Si loin que nous soyons ici de Corneille, nous rencontrons toutefois des exclamations douloureuses dont il s’est souvenu :


O caduca edad cansada !
Estoy por pasarme el pecho…

Ah, tiempo ingrato, que has hecho ?

Il faut donc qu’il s’adresse à l’un de ses fils pour avoir un vengeur. Il les appelle successivement, les plus jeunes d’abord, pour les mettre à l’épreuve. Ce qu’il cherche en eux c’est l’énergie vindicative qu’il ne trouvera à son gré que chez Rodrigue.
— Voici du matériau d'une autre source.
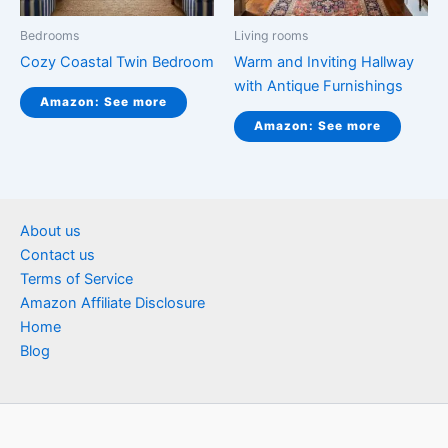
Bedrooms
Living rooms
Cozy Coastal Twin Bedroom
Warm and Inviting Hallway
with Antique Furnishings
Amazon: See more
Amazon: See more
About us
Contact us
Terms of Service
Amazon Affiliate Disclosure
Home
Blog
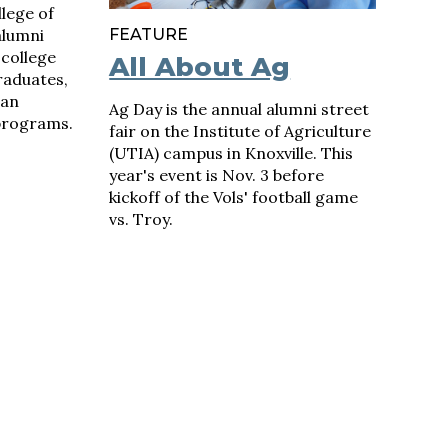
lege of
alumni
FEATURE
 college
All About Ag
graduates,
lan
Ag Day is the annual alumni street
programs.
fair on the Institute of Agriculture
(UTIA) campus in Knoxville. This
year's event is Nov. 3 before
kickoff of the Vols' football game
vs. Troy.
L’épreuve, pour Hernan Diaz, puis pour Bermudo, consiste à leur serrer les os de la main : les jeunes gens ne manifestent qu’une douleur plaintive, tandis que Rodrigue à qui son père mord le doigt, s’écrie : « Lâchez-moi, mon père, lâchez-moi à la malheure ! Lâchez ; si vous n’étiez pas mon père, je vous donnerais un soufflet. — D. Diègue : Et ce ne serait pas le premier ! — Rodrigue : Comment ? — D. Diègue : Fils de mon âme, voilà le ressentiment que j’adore, voilà la colère qui me plaît, la vaillance que je bénis… » Cette tirade, qui se prolonge, est une des plus belles de Castro, et Corneille a reconnu son obligation[2], malgré le noble détour par lequel il a su épargner à son public français le naïf récit des romances. L’autorité en était si absolue pour les Espagnols, que Castro, ici et ailleurs, semble se plaire à en copier le texte littéralement ; et que même, chose assez bizarre, le traducteur espagnol du Cid français, quarante ans environ après Castro, Diamante, qui destinait sa traduction à la scène, n’a pas cru pouvoir se

  1. Et ce fer que mon bras ne peut plus soutenir,
    ---Je le remets au tien pour venger et punir. »
    (Acte I, scène v, vers 271 et 272.)
  2. Voyez dans la première section de l’Appendice, p. 200, la citation relative aux vers 262 et suivants.